===== Exercise input
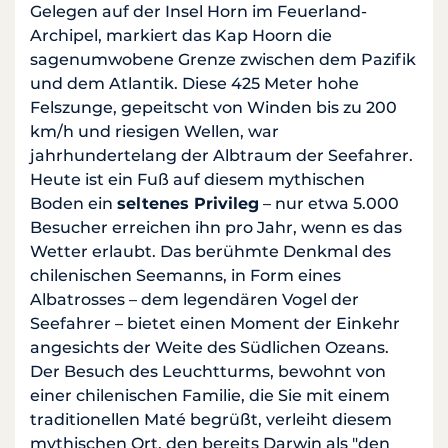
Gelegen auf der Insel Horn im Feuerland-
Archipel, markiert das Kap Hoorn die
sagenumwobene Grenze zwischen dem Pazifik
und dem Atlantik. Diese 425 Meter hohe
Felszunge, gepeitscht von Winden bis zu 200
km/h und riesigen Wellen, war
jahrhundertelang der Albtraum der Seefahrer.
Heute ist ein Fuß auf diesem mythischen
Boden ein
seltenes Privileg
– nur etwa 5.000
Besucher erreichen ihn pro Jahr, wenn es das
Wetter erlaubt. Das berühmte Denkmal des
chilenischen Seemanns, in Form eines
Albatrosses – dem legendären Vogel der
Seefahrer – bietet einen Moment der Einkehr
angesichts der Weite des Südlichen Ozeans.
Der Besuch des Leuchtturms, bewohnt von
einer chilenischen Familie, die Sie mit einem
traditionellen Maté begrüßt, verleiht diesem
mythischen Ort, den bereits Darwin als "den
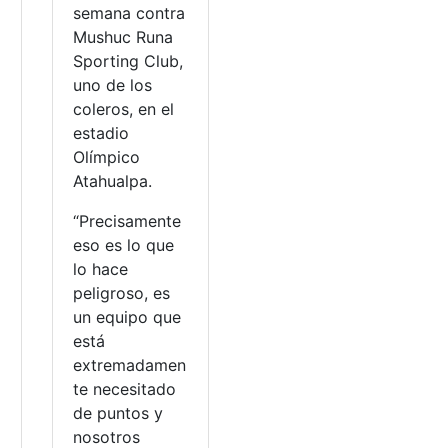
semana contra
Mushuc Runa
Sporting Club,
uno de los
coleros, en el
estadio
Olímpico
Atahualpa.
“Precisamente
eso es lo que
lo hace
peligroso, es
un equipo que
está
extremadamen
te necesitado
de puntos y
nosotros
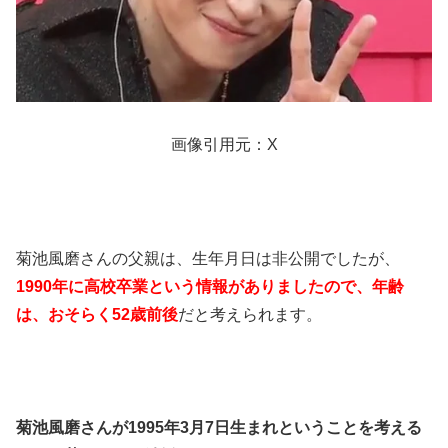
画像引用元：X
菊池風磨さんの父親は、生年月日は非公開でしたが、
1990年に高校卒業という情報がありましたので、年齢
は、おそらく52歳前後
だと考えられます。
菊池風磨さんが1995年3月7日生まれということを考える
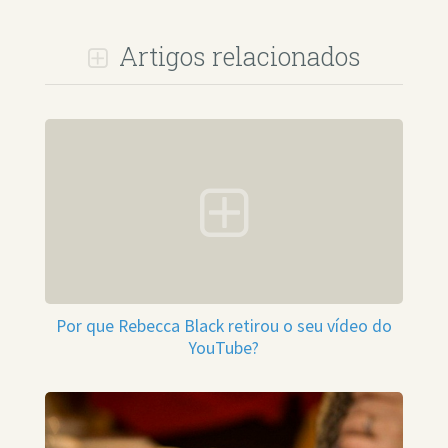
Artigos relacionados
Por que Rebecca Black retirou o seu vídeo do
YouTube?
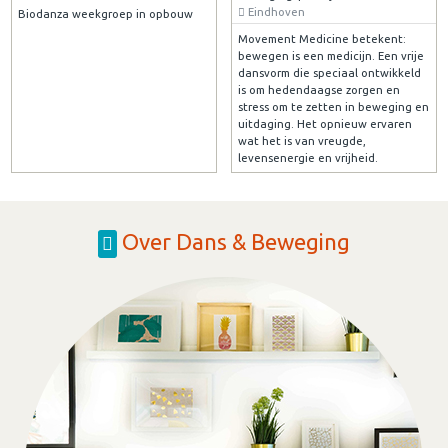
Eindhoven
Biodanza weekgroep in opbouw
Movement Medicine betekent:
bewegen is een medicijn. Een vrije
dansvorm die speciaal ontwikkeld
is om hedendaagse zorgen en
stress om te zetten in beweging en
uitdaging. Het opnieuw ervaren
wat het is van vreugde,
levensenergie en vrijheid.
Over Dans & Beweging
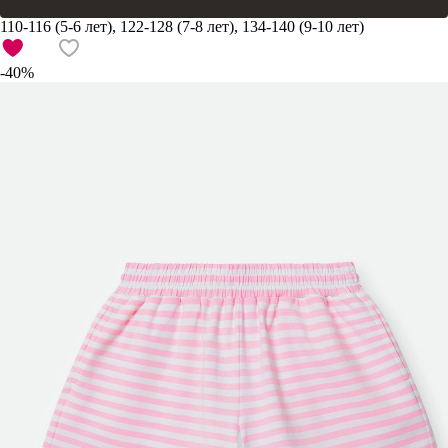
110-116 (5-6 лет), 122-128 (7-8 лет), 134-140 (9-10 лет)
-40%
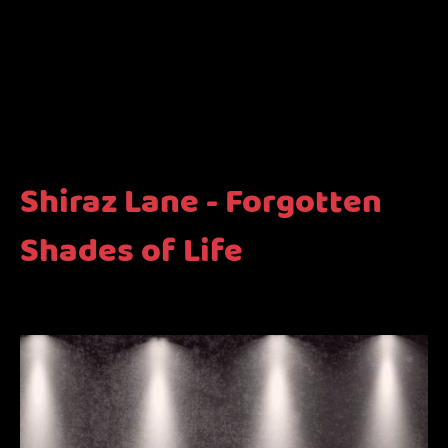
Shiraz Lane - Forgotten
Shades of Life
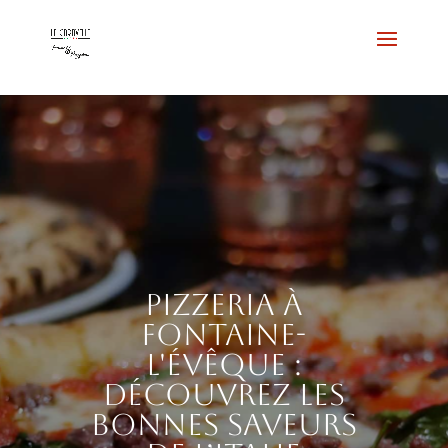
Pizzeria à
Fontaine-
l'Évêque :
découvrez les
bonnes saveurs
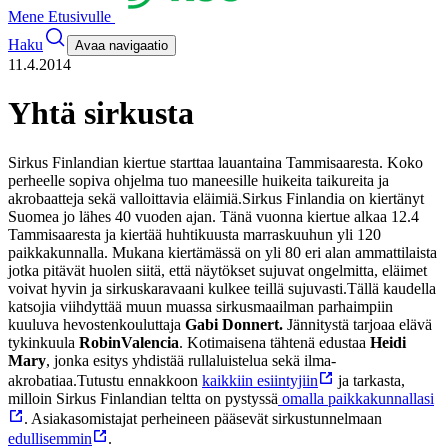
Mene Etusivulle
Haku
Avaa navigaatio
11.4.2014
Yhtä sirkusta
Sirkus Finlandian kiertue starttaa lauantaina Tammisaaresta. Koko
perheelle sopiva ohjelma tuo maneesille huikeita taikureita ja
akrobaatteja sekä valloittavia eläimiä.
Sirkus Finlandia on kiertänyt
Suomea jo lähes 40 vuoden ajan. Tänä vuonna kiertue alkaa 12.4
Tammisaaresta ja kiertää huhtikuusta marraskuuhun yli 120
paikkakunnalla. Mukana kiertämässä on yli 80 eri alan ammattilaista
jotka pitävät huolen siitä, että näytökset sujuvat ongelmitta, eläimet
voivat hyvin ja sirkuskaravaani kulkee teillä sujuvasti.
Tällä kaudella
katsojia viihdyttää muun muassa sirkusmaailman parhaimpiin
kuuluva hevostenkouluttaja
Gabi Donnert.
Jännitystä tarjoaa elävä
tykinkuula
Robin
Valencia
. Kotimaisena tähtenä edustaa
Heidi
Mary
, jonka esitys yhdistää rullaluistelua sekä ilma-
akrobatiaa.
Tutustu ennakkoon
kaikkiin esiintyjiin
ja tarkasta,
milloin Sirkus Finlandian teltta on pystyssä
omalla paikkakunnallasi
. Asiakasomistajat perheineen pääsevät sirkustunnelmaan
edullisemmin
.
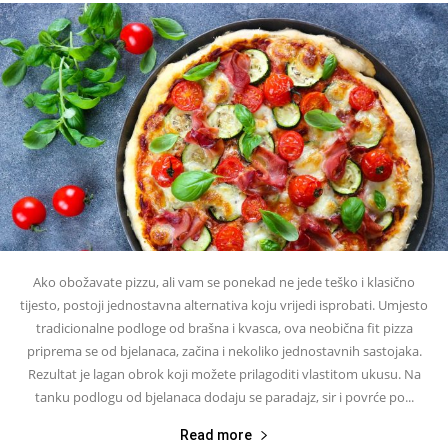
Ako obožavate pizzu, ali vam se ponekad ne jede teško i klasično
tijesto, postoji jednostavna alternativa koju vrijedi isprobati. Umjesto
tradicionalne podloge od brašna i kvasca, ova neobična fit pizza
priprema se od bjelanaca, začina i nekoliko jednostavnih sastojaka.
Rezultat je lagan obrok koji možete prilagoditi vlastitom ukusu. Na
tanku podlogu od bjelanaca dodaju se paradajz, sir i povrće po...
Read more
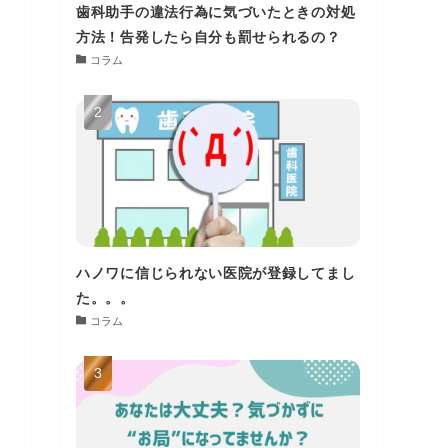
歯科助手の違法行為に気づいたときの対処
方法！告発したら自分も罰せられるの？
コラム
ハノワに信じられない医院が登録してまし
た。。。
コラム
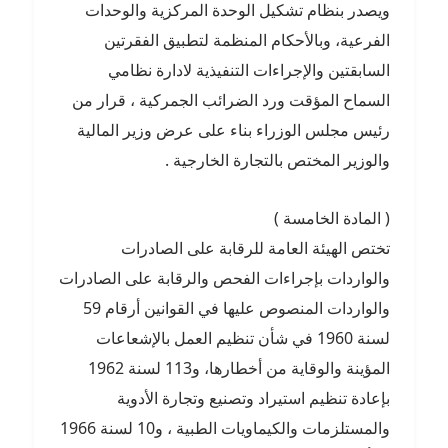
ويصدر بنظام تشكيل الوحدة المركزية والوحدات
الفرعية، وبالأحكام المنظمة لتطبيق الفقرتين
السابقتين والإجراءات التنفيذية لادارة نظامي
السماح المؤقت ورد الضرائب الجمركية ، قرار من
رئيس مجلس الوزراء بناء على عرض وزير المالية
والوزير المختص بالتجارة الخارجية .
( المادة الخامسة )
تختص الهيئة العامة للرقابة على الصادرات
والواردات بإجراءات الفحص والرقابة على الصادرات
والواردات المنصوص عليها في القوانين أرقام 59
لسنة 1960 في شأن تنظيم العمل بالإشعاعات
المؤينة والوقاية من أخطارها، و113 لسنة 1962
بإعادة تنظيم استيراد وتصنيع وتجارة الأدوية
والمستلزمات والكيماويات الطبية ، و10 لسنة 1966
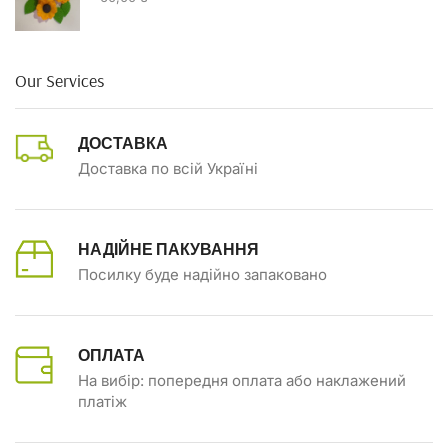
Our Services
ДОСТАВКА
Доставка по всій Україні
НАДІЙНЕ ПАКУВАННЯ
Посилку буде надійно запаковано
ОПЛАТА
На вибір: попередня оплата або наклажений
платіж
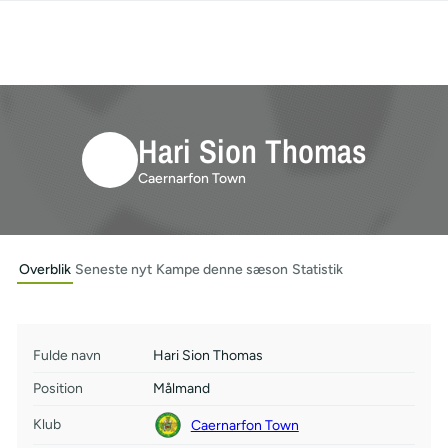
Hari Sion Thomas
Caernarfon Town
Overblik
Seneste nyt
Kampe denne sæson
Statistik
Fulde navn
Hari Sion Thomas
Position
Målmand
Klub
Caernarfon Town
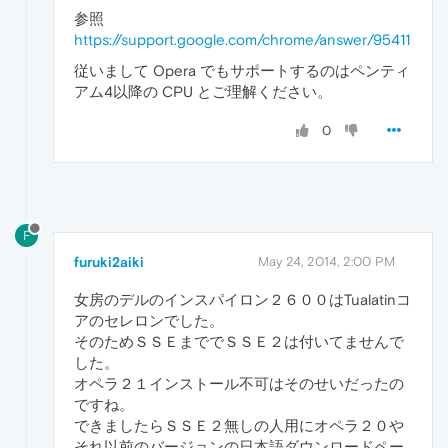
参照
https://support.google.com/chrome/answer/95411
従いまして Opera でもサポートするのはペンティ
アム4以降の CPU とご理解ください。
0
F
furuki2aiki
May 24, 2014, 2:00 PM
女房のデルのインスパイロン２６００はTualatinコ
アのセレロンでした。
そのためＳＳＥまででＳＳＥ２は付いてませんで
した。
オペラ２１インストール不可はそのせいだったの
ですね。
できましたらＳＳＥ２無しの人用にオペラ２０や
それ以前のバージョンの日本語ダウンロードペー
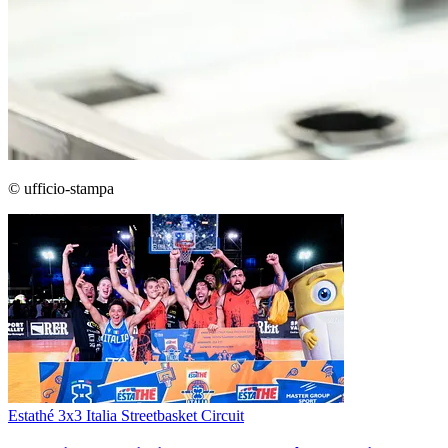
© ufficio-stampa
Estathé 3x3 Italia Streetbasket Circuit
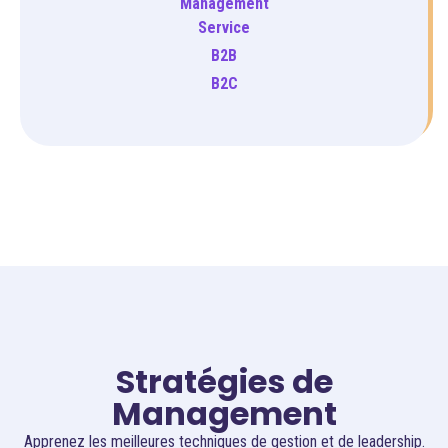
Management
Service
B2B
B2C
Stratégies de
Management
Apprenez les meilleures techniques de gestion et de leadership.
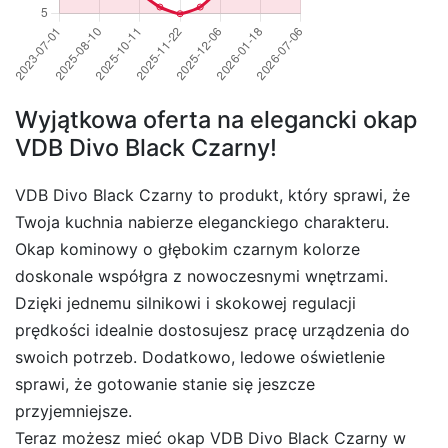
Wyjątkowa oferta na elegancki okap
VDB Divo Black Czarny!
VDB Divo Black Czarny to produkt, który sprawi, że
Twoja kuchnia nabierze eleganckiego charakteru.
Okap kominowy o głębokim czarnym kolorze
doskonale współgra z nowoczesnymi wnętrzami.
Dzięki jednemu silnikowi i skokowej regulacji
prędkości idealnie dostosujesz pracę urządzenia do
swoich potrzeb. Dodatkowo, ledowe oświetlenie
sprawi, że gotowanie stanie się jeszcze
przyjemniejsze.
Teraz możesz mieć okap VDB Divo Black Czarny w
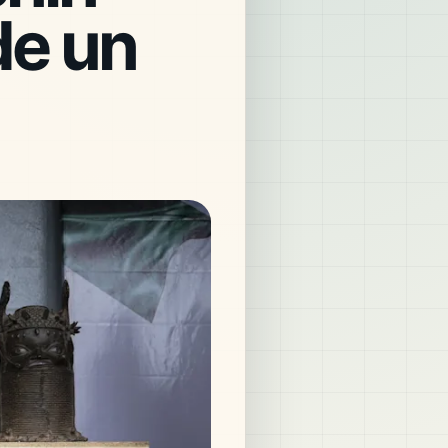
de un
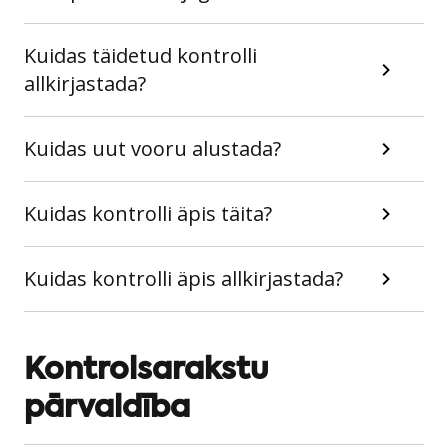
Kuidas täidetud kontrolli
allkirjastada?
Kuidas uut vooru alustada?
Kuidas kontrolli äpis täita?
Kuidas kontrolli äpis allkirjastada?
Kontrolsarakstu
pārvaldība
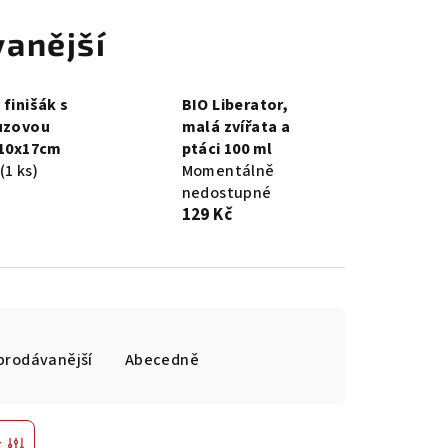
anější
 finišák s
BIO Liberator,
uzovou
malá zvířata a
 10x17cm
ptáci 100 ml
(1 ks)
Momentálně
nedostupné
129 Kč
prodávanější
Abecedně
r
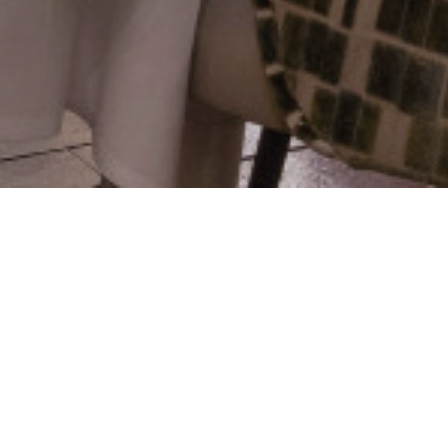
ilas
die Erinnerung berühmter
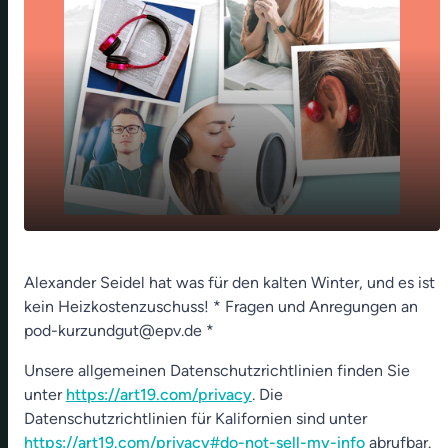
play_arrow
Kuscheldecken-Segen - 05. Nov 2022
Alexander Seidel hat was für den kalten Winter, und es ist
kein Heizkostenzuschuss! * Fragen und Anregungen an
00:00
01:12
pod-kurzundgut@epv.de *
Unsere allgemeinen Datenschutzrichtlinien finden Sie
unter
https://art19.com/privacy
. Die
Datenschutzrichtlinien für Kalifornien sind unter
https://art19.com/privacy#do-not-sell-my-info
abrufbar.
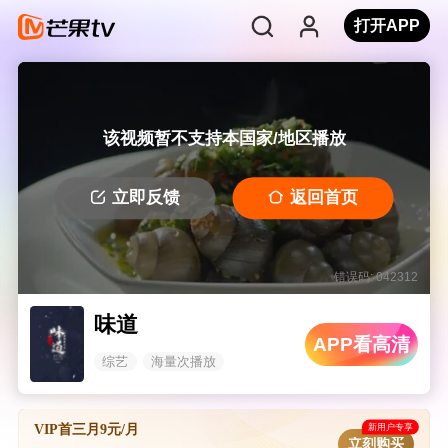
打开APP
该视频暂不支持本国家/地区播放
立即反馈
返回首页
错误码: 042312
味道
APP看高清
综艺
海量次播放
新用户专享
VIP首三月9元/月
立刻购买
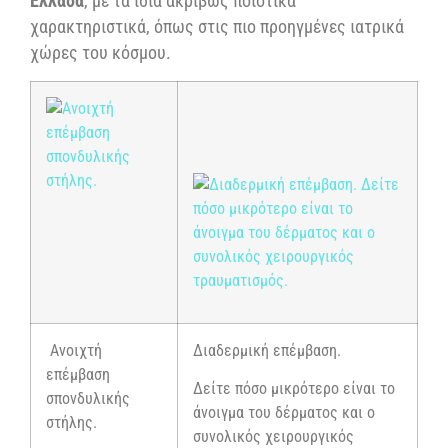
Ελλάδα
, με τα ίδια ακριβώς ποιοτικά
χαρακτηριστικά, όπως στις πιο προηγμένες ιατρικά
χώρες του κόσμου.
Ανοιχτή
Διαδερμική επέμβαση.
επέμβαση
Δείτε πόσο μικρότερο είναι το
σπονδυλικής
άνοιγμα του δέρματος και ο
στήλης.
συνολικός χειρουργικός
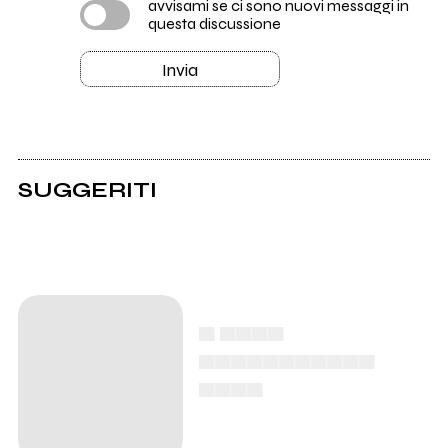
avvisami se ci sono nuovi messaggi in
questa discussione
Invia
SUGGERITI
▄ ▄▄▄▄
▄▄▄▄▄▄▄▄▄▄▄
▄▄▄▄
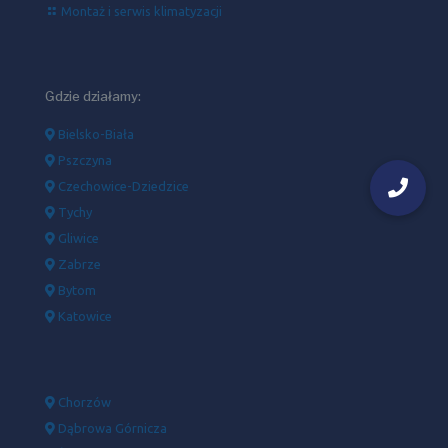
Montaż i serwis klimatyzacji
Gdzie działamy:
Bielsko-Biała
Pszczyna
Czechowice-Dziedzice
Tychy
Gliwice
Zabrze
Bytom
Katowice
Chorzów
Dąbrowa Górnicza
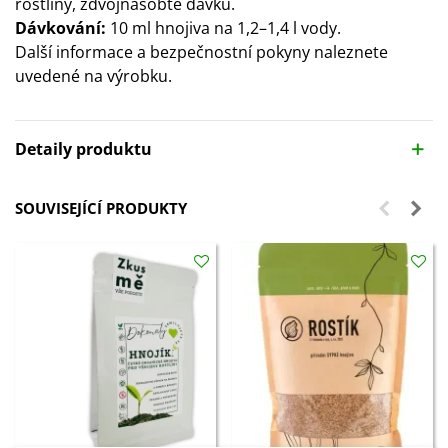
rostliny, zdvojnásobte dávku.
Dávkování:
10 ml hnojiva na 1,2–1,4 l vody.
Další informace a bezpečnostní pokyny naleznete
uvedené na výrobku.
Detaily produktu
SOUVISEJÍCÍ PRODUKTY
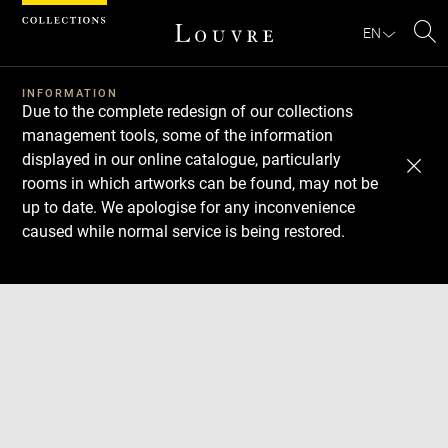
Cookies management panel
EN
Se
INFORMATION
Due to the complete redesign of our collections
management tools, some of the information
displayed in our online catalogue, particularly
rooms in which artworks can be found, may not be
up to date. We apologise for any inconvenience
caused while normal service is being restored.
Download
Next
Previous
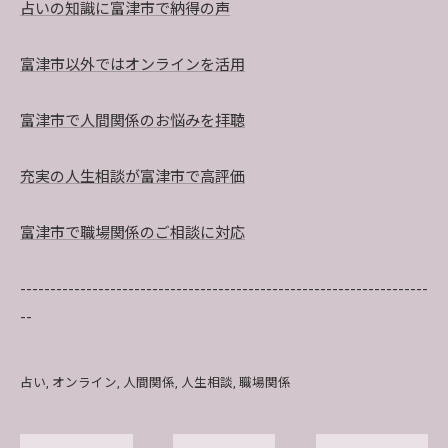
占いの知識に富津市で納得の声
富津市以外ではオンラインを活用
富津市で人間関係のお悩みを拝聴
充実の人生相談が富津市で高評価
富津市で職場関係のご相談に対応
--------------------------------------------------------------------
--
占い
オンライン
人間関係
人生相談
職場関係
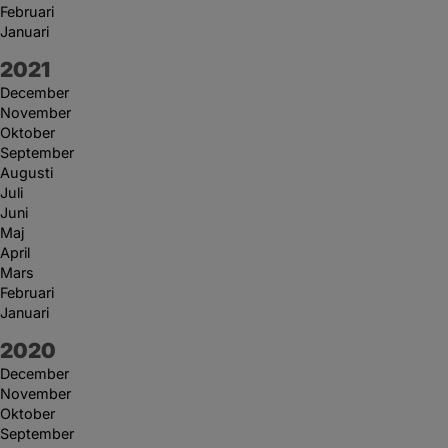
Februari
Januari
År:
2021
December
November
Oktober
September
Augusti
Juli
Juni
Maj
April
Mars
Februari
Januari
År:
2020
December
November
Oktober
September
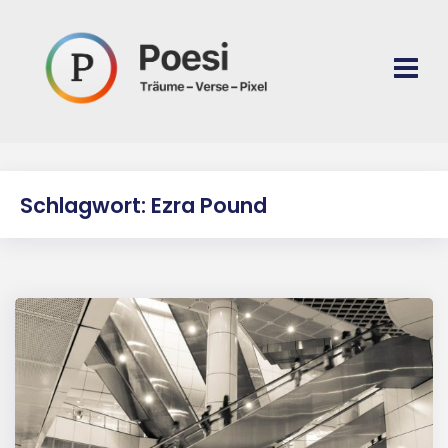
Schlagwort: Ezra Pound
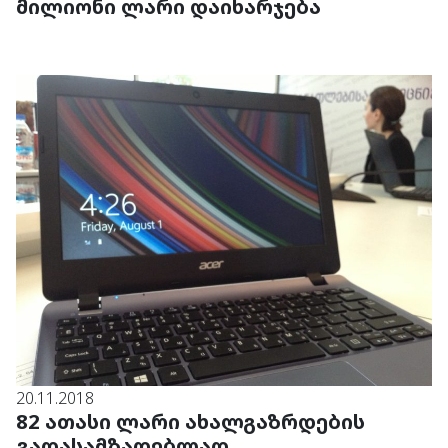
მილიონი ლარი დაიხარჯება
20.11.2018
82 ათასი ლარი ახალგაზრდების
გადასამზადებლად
==========
→ Task
Can you render the lines of the material between the one holding "歯科助手の違法行為に気づいたときの対処" and the one holding "Apprenez les meilleures", inclusive, as a Markdown table with the columns Row and Line text? Skip blank lines and leave the pictures out.

→ Solution below
| Row | Line text |
|---|---|
| 1 | 歯科助手の違法行為に気づいたときの対処 |
| 2 | 方法！告発したら自分も罰せられるの？ |
| 3 | コラム |
| 4 | ハノワに信じられない医院が登録してまし |
| 5 | た。。。 |
| 6 | コラム |
| 7 | ويصدر بنظام تشكيل الوحدة المركزية والوحدات |
| 8 | الفرعية، وبالأحكام المنظمة لتطبيق الفقرتين |
| 9 | السابقتين والإجراءات التنفيذية لادارة نظامي |
| 10 | السماح المؤقت ورد الضرائب الجمركية ، قرار من |
| 11 | رئيس مجلس الوزراء بناء على عرض وزير المالية |
| 12 | والوزير المختص بالتجارة الخارجية . |
| 13 | ( المادة الخامسة ) |
| 14 | تختص الهيئة العامة للرقابة على الصادرات |
| 15 | والواردات بإجراءات الفحص والرقابة على الصادرات |
| 16 | والواردات المنصوص عليها في القوانين أرقام 59 |
| 17 | لسنة 1960 في شأن تنظيم العمل بالإشعاعات |
| 18 | المؤينة والوقاية من أخطارها، و113 لسنة 1962 |
| 19 | بإعادة تنظيم استيراد وتصنيع وتجارة الأدوية |
| 20 | والمستلزمات والكيماويات الطبية ، و10 لسنة 1966 |
| 21 | Our Services |
| 22 | ДОСТАВКА |
| 23 | Доставка по всій Україні |
| 24 | НАДІЙНЕ ПАКУВАННЯ |
| 25 | Посилку буде надійно запаковано |
| 26 | ОПЛАТА |
| 27 | На вибір: попередня оплата або наклажений |
| 28 | платіж |
| 29 | Hari Sion Thomas |
| 30 | Caernarfon Town |
| 31 | Overblik |
| 32 | Seneste nyt |
| 33 | Kampe denne sæson |
| 34 | Statistik |
| 35 | Fulde navn |
| 36 | Hari Sion Thomas |
| 37 | Position |
| 38 | Målmand |
| 39 | Klub |
| 40 | Caernarfon Town |
| 41 | 参照 |
| 42 | https://support.google.com/chrome/answer/95411 |
| 43 | 従いまして Opera でもサポートするのはペンティ |
| 44 | アム4以降の CPU とご理解ください。 |
| 45 | 0 |
| 46 | F |
| 47 | furuki2aiki |
| 48 | May 24, 2014, 2:00 PM |
| 49 | 女房のデルのインスパイロン２６００はTualatinコ |
| 50 | アのセレロンでした。 |
| 51 | そのためＳＳＥまででＳＳＥ２は付いてませんで |
| 52 | した。 |
| 53 | オペラ２１インストール不可はそのせいだったの |
| 54 | ですね。 |
| 55 | できましたらＳＳＥ２無しの人用にオペラ２０や |
| 56 | それ以前のバージョンの日本語ダウンロードペー |
| 57 | © ufficio-stampa |
| 58 | Estathé 3x3 Italia Streetbasket Circuit |
| 59 | Management |
| 60 | Service |
| 61 | B2B |
| 62 | B2C |
| 63 | Stratégies de |
| 64 | Management |
| 65 | Apprenez les meilleures techniques de gestion et de leadership. |